We put my mom on a plane, I think, back to visit relatives and avoid all of the chaos. Then we drove our vehicles across Louisiana and Alabama and Mississippi and back into Florida, ultimately making it back to our home after being pawed at and gawked at and surrounded like circus freaks all along Interstate 10 because we had two babies with us. Our renters had moved out a month or two before, and we naively expected to find things much as we left them.
Unfortunately, things were not quite as we left them. Things were not left in a condition that was possible to move babies into. The house didn’t look like an episode of Hoarders or anything—but it was pretty dirty and gross. I can remember Carol coming over, wonderful steadfast friend that she is, and cleaning one of the bathrooms. I remember her calling out “It looks like someone had diarrhea out the back of this toilet and never bothered to clean it up.” I think that captures it more accurately than anything other than photos. Aren’t you glad I have no photos to share with you?

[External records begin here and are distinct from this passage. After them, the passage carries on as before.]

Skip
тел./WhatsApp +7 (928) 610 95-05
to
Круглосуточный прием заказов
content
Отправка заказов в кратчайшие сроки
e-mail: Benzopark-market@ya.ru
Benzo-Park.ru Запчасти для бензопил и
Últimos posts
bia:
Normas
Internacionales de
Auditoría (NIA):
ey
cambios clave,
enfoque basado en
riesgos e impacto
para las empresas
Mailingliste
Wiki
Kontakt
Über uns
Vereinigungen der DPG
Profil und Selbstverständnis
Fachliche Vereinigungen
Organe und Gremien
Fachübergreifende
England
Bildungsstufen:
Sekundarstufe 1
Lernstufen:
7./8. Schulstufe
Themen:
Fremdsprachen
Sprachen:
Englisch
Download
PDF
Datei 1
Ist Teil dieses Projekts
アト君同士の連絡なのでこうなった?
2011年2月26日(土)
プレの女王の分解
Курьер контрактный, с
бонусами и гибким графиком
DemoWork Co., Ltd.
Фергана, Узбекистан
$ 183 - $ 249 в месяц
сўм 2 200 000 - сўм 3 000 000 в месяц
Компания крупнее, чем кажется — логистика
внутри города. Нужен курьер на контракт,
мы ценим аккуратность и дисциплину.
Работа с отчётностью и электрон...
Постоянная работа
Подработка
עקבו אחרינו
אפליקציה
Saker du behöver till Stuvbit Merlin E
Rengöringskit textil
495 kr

Guess who was nowhere to be seen when we returned? Oddly enough, Wanda decided to make herself scarce. For about a week.
And that’s where I will leave you again. I hope to be back before 2 more months elapse. We will soon be getting into the meat of the story. I leave you in mid 1992. It only takes us until November 1st of 1994 for the police to get involved again and for things to take a turn from the annoying and slightly maddening to the truly scary and extraordinarily absurd….
Ah, Seanna, those were the days. I remember scrubbing the ceiling of that bathroom (along with every other square inch) and finally declaring it reclaimed territory for your beautiful daughters! LOL, I was heavily into disinfectants, even then. Carry on!
Posted by: Carol | September 08, 2010 at 06:35 PM
So, how did you go from the hospital job to going back to FL? Seems like much could have elapsed between the two things!
Posted by: B | September 08, 2010 at 07:56 PM
ha, beth. always so curious. and thank GOODNESS FOR CAROL!